## Start

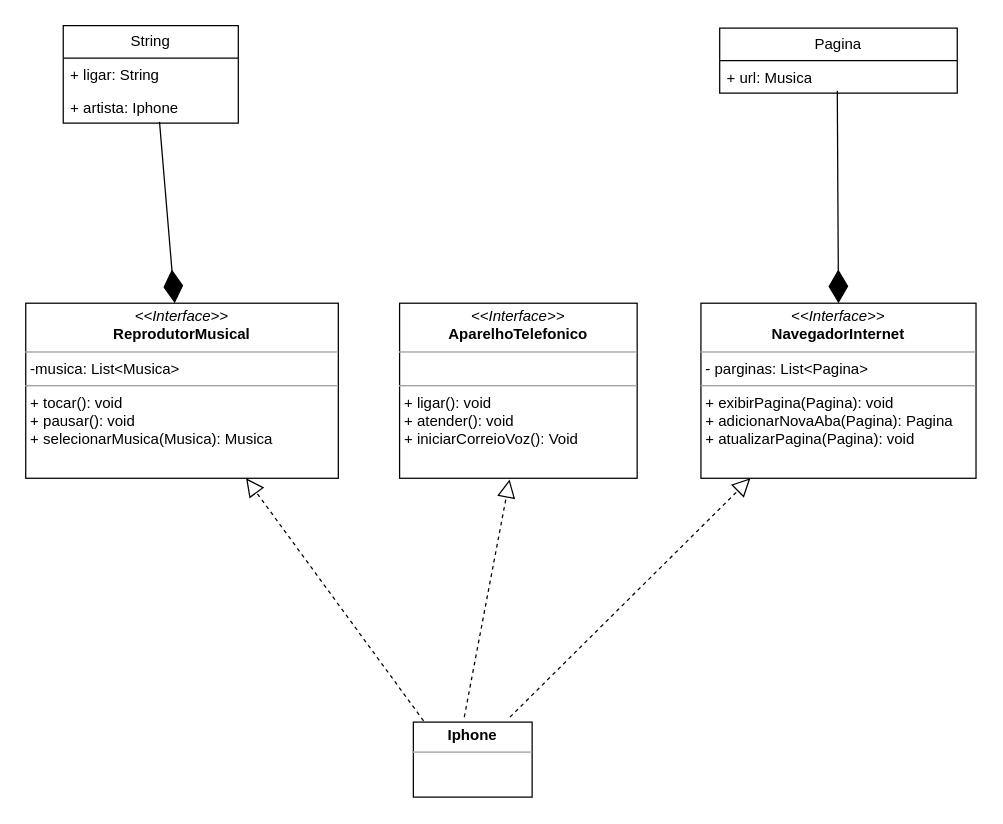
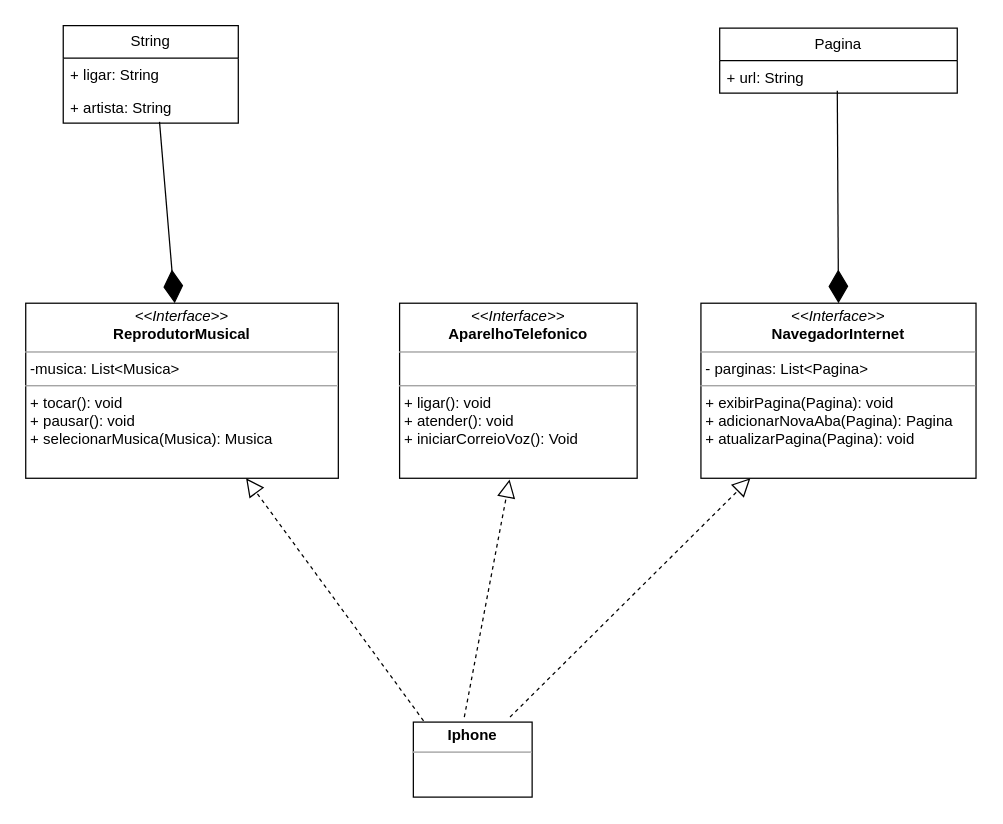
  <mxCell id="0" />
  <mxCell id="1" parent="0" />
  <mxCell id="2" value="&lt;p style=&quot;margin:0px;margin-top:4px;text-align:center;&quot;&gt;&lt;i&gt;&amp;lt;&amp;lt;Interface&amp;gt;&amp;gt;&lt;/i&gt;&lt;br&gt;&lt;b&gt;AparelhoTelefonico&lt;/b&gt;&lt;/p&gt;&lt;hr size=&quot;1&quot;&gt;&lt;p style=&quot;margin:0px;margin-left:4px;&quot;&gt;&lt;br&gt;&lt;/p&gt;&lt;hr size=&quot;1&quot;&gt;&lt;p style=&quot;margin:0px;margin-left:4px;&quot;&gt;+ ligar(): void&lt;br&gt;+ atender(): void&lt;/p&gt;&lt;p style=&quot;margin:0px;margin-left:4px;&quot;&gt;+ iniciarCorreioVoz(): Void&lt;/p&gt;" style="verticalAlign=top;align=left;overflow=fill;fontSize=12;fontFamily=Helvetica;html=1;whiteSpace=wrap;" vertex="1" parent="1"><mxGeometry x="319" y="242" width="190" height="140" as="geometry" /></mxCell>
  <mxCell id="3" value="&lt;p style=&quot;margin:0px;margin-top:4px;text-align:center;&quot;&gt;&lt;b&gt;Iphone&lt;/b&gt;&lt;/p&gt;&lt;hr size=&quot;1&quot;&gt;&lt;div style=&quot;height:2px;&quot;&gt;&lt;br&gt;&lt;/div&gt;&lt;div style=&quot;height:2px;&quot;&gt;&lt;br&gt;&lt;/div&gt;" style="verticalAlign=top;align=left;overflow=fill;fontSize=12;fontFamily=Helvetica;html=1;whiteSpace=wrap;" vertex="1" parent="1"><mxGeometry x="330" y="577" width="95" height="60" as="geometry" /></mxCell>
  <mxCell id="4" value="" style="endArrow=block;dashed=1;endFill=0;endSize=12;html=1;rounded=0;exitX=0.429;exitY=-0.067;exitDx=0;exitDy=0;exitPerimeter=0;entryX=0.463;entryY=1.007;entryDx=0;entryDy=0;entryPerimeter=0;" edge="1" parent="1" source="3" target="2"><mxGeometry width="160" relative="1" as="geometry"><mxPoint x="330" y="392" as="sourcePoint" /><mxPoint x="360" y="362" as="targetPoint" /></mxGeometry></mxCell>
  <mxCell id="5" value="&lt;p style=&quot;margin:0px;margin-top:4px;text-align:center;&quot;&gt;&lt;i&gt;&amp;lt;&amp;lt;Interface&amp;gt;&amp;gt;&lt;/i&gt;&lt;br&gt;&lt;b&gt;ReprodutorMusical&lt;/b&gt;&lt;/p&gt;&lt;hr size=&quot;1&quot;&gt;&lt;p style=&quot;margin:0px;margin-left:4px;&quot;&gt;-musica: List&amp;lt;Musica&amp;gt;&lt;br&gt;&lt;/p&gt;&lt;hr size=&quot;1&quot;&gt;&lt;p style=&quot;margin:0px;margin-left:4px;&quot;&gt;+ tocar(): void&lt;br&gt;+ pausar(): void&lt;/p&gt;&lt;p style=&quot;margin:0px;margin-left:4px;&quot;&gt;+ selecionarMusica(Musica): Musica&lt;/p&gt;" style="verticalAlign=top;align=left;overflow=fill;fontSize=12;fontFamily=Helvetica;html=1;whiteSpace=wrap;" vertex="1" parent="1"><mxGeometry x="20" y="242" width="250" height="140" as="geometry" /></mxCell>
  <mxCell id="6" value="&lt;p style=&quot;margin:0px;margin-top:4px;text-align:center;&quot;&gt;&lt;i&gt;&amp;lt;&amp;lt;Interface&amp;gt;&amp;gt;&lt;/i&gt;&lt;br&gt;&lt;b&gt;NavegadorInternet&lt;/b&gt;&lt;/p&gt;&lt;hr size=&quot;1&quot;&gt;&lt;p style=&quot;margin:0px;margin-left:4px;&quot;&gt;- parginas: List&amp;lt;Pagina&amp;gt;&lt;br&gt;&lt;/p&gt;&lt;hr size=&quot;1&quot;&gt;&lt;p style=&quot;margin:0px;margin-left:4px;&quot;&gt;+ exibirPagina(Pagina): void&lt;br&gt;+ adicionarNovaAba(Pagina): Pagina&lt;/p&gt;&lt;p style=&quot;margin:0px;margin-left:4px;&quot;&gt;+ atualizarPagina(Pagina): void&lt;/p&gt;" style="verticalAlign=top;align=left;overflow=fill;fontSize=12;fontFamily=Helvetica;html=1;whiteSpace=wrap;" vertex="1" parent="1"><mxGeometry x="560" y="242" width="220" height="140" as="geometry" /></mxCell>
  <mxCell id="7" value="" style="endArrow=block;dashed=1;endFill=0;endSize=12;html=1;rounded=0;exitX=0.086;exitY=-0.017;exitDx=0;exitDy=0;exitPerimeter=0;" edge="1" parent="1" source="3" target="5"><mxGeometry width="160" relative="1" as="geometry"><mxPoint x="240" y="567" as="sourcePoint" /><mxPoint x="243" y="372" as="targetPoint" /></mxGeometry></mxCell>
  <mxCell id="8" value="" style="endArrow=block;dashed=1;endFill=0;endSize=12;html=1;rounded=0;exitX=0.814;exitY=-0.067;exitDx=0;exitDy=0;exitPerimeter=0;" edge="1" parent="1" source="3" target="6"><mxGeometry width="160" relative="1" as="geometry"><mxPoint x="424" y="598" as="sourcePoint" /><mxPoint x="427" y="403" as="targetPoint" /></mxGeometry></mxCell>
  <mxCell id="9" value="" style="endArrow=diamondThin;endFill=1;endSize=24;html=1;rounded=0;entryX=0.5;entryY=0;entryDx=0;entryDy=0;exitX=0.495;exitY=0.923;exitDx=0;exitDy=0;exitPerimeter=0;" edge="1" parent="1" source="15" target="6"><mxGeometry width="160" relative="1" as="geometry"><mxPoint x="661.765" y="102" as="sourcePoint" /><mxPoint x="680" y="162" as="targetPoint" /></mxGeometry></mxCell>
  <mxCell id="10" value="" style="endArrow=diamondThin;endFill=1;endSize=24;html=1;rounded=0;exitX=0.55;exitY=0.962;exitDx=0;exitDy=0;exitPerimeter=0;" edge="1" parent="1" source="13" target="5"><mxGeometry width="160" relative="1" as="geometry"><mxPoint x="115.94" y="124" as="sourcePoint" /><mxPoint x="490" y="392" as="targetPoint" /></mxGeometry></mxCell>
  <mxCell id="11" value="String" style="swimlane;fontStyle=0;childLayout=stackLayout;horizontal=1;startSize=26;fillColor=none;horizontalStack=0;resizeParent=1;resizeParentMax=0;resizeLast=0;collapsible=1;marginBottom=0;whiteSpace=wrap;html=1;" vertex="1" parent="1"><mxGeometry x="50" y="20" width="140" height="78" as="geometry" /></mxCell>
  <mxCell id="12" value="+ ligar: String" style="text;strokeColor=none;fillColor=none;align=left;verticalAlign=top;spacingLeft=4;spacingRight=4;overflow=hidden;rotatable=0;points=[[0,0.5],[1,0.5]];portConstraint=eastwest;whiteSpace=wrap;html=1;" vertex="1" parent="11"><mxGeometry y="26" width="140" height="26" as="geometry" /></mxCell>
- <mxCell id="13" value="+ artista: Iphone" style="text;strokeColor=none;fillColor=none;align=left;verticalAlign=top;spacingLeft=4;spacingRight=4;overflow=hidden;rotatable=0;points=[[0,0.5],[1,0.5]];portConstraint=eastwest;whiteSpace=wrap;html=1;" vertex="1" parent="11"><mxGeometry y="52" width="140" height="26" as="geometry" /></mxCell>
+ <mxCell id="13" value="+ artista: String" style="text;strokeColor=none;fillColor=none;align=left;verticalAlign=top;spacingLeft=4;spacingRight=4;overflow=hidden;rotatable=0;points=[[0,0.5],[1,0.5]];portConstraint=eastwest;whiteSpace=wrap;html=1;" vertex="1" parent="11"><mxGeometry y="52" width="140" height="26" as="geometry" /></mxCell>
  <mxCell id="14" value="Pagina" style="swimlane;fontStyle=0;childLayout=stackLayout;horizontal=1;startSize=26;fillColor=none;horizontalStack=0;resizeParent=1;resizeParentMax=0;resizeLast=0;collapsible=1;marginBottom=0;whiteSpace=wrap;html=1;" vertex="1" parent="1"><mxGeometry x="575" y="22" width="190" height="52" as="geometry" /></mxCell>
- <mxCell id="15" value="+ url: Musica" style="text;strokeColor=none;fillColor=none;align=left;verticalAlign=top;spacingLeft=4;spacingRight=4;overflow=hidden;rotatable=0;points=[[0,0.5],[1,0.5]];portConstraint=eastwest;whiteSpace=wrap;html=1;" vertex="1" parent="14"><mxGeometry y="26" width="190" height="26" as="geometry" /></mxCell>
+ <mxCell id="15" value="+ url: String" style="text;strokeColor=none;fillColor=none;align=left;verticalAlign=top;spacingLeft=4;spacingRight=4;overflow=hidden;rotatable=0;points=[[0,0.5],[1,0.5]];portConstraint=eastwest;whiteSpace=wrap;html=1;" vertex="1" parent="14"><mxGeometry y="26" width="190" height="26" as="geometry" /></mxCell>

## End

__Given problem__
Copy the items above word for word, starting at the very beginning and stopping after the line that contains "void&lt;br&gt;+ atender(): void&lt;/p&gt;&lt;p". Leave the pictures out of your copy.

__Written answer__
  <mxCell id="0" />
  <mxCell id="1" parent="0" />
  <mxCell id="2" value="&lt;p style=&quot;margin:0px;margin-top:4px;text-align:center;&quot;&gt;&lt;i&gt;&amp;lt;&amp;lt;Interface&amp;gt;&amp;gt;&lt;/i&gt;&lt;br&gt;&lt;b&gt;AparelhoTelefonico&lt;/b&gt;&lt;/p&gt;&lt;hr size=&quot;1&quot;&gt;&lt;p style=&quot;margin:0px;margin-left:4px;&quot;&gt;&lt;br&gt;&lt;/p&gt;&lt;hr size=&quot;1&quot;&gt;&lt;p style=&quot;margin:0px;margin-left:4px;&quot;&gt;+ ligar(): void&lt;br&gt;+ atender(): void&lt;/p&gt;&lt;p style=&quot;margin:0px;margin-left:4px;&quot;&gt;+ iniciarCorreioVoz(): Void&lt;/p&gt;" style="verticalAlign=top;align=left;overflow=fill;fontSize=12;fontFamily=Helvetica;html=1;whiteSpace=wrap;" vertex="1" parent="1"><mxGeometry x="319" y="242" width="190" height="140" as="geometry" /></mxCell>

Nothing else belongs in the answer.